Comment 14 Nir Soffer 2018-12-11 14:38:08 UTC
Returning needinfo for Eric.

Eric, see comment 7, is it possible that the upstream bug sneaked into
qemu-img-rhev?

Comment 15 Elad 2018-12-23 09:19:57 UTC
The bug occurs both on RHV 4.3 and 4.2.7 with RHEL7.6 and not on RHV 4.1 with RHEL7.5.
According to that and to comment #7, this smells like a regression in RHEL7.6.
As we're waiting for a response from Eric for 12 days already, I'm moving this bug to RHEL7 for further investigation.

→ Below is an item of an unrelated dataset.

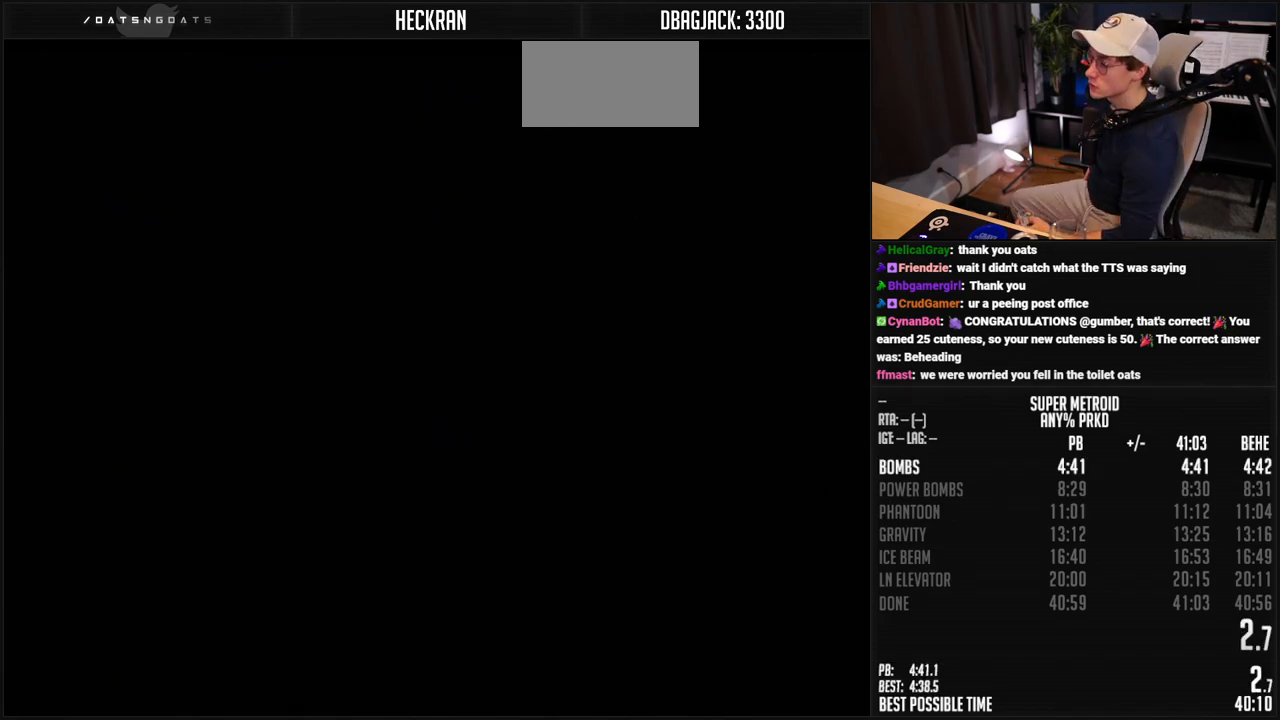
{"buttons": [], "events": []}
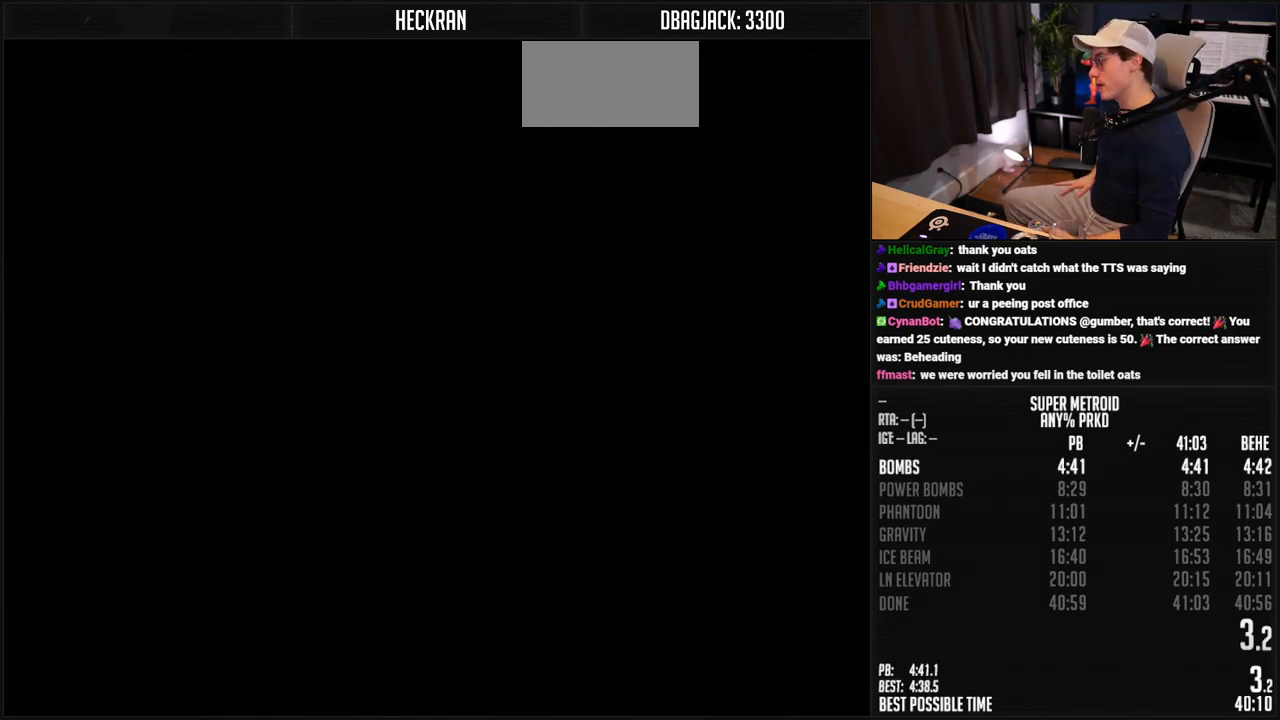
{"buttons": [], "events": []}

Comment 18 Eric Blake 2019-01-18 20:15:55 UTC
(In reply to Nir Soffer from comment #7)
> This a qemu-img bug:
> 

> We filed this bug:
> https://bugzilla.redhat.com/1589738

Filed against Fedora; now we're asking about RHEV.

> 
> It was fixed on 2018-08-21:
> https://bugzilla.redhat.com/show_bug.cgi?id=1589738#c7
> 

Re-reading that report, the commit in question is:

commit e0b371ed5e2db079051139136fd0478728b6a58f
Author: Eric Blake <eblake>
Date:   Mon Jun 11 16:39:26 2018 -0500

    qemu-img: Fix assert when mapping unaligned raw file
    
    Commit a290f085 exposed a latent bug in qemu-img map introduced
    during the conversion of block status to be byte-based.  Earlier in
    commit 5e344dd8, the internal interface get_block_status() switched
    to take byte-based parameters, but still called a sector-based
    block layer function; as such, rounding was added in the lone
    caller to obey the contract.  However, commit 237d78f8 changed
    get_block_status() to truly be byte-based, at which point rounding
    to sector boundaries can result in calling bdrv_block_status() with
    'bytes == 0' (a coding error) when the boundary between data and a
    hole falls mid-sector (true for the past-EOF implicit hole present
    in POSIX files).  Fix things by removing the rounding that is now
    no longer necessary.
    
    See also https://bugzilla.redhat.com/1589738
    
    Fixes: 237d78f8
    Reported-by: Dan Kenigsberg <danken>
    Reported-by: Nir Soffer <nsoffer>
    Reported-by: Maor Lipchuk <mlipchuk>
    CC: qemu-stable
    Signed-off-by: Eric Blake <eblake>
    Signed-off-by: Kevin Wolf <kwolf>

Multiple commits mentioned there; here's the upstream version breakdowns:
$ git describe --contains --match v\* a290f085 5e344dd8 237d78f8 e0b371e
v2.12.0-rc0~49^2~30
v2.11.0-rc0~23^2~20
v2.11.0-rc0~23^2~19
v3.0.0-rc0~84^2~25

Or, the problem was latent in 2.11, exposed in 2.12, and fixed in 3.0.  Next is to determine which of these commits exist on various downstream builds (either directly, or as backports):

RHEL7.5: qemu-kvm-rhev-2.10.0-21.el7_5.7, based on 2.10 and thus does not contain bug or fix in isolation; likewise, grepping:
$ git log v2.10.0..qemu-kvm-rhev-2.10.0-21.el7_5.7 comes up empty for any of those patches.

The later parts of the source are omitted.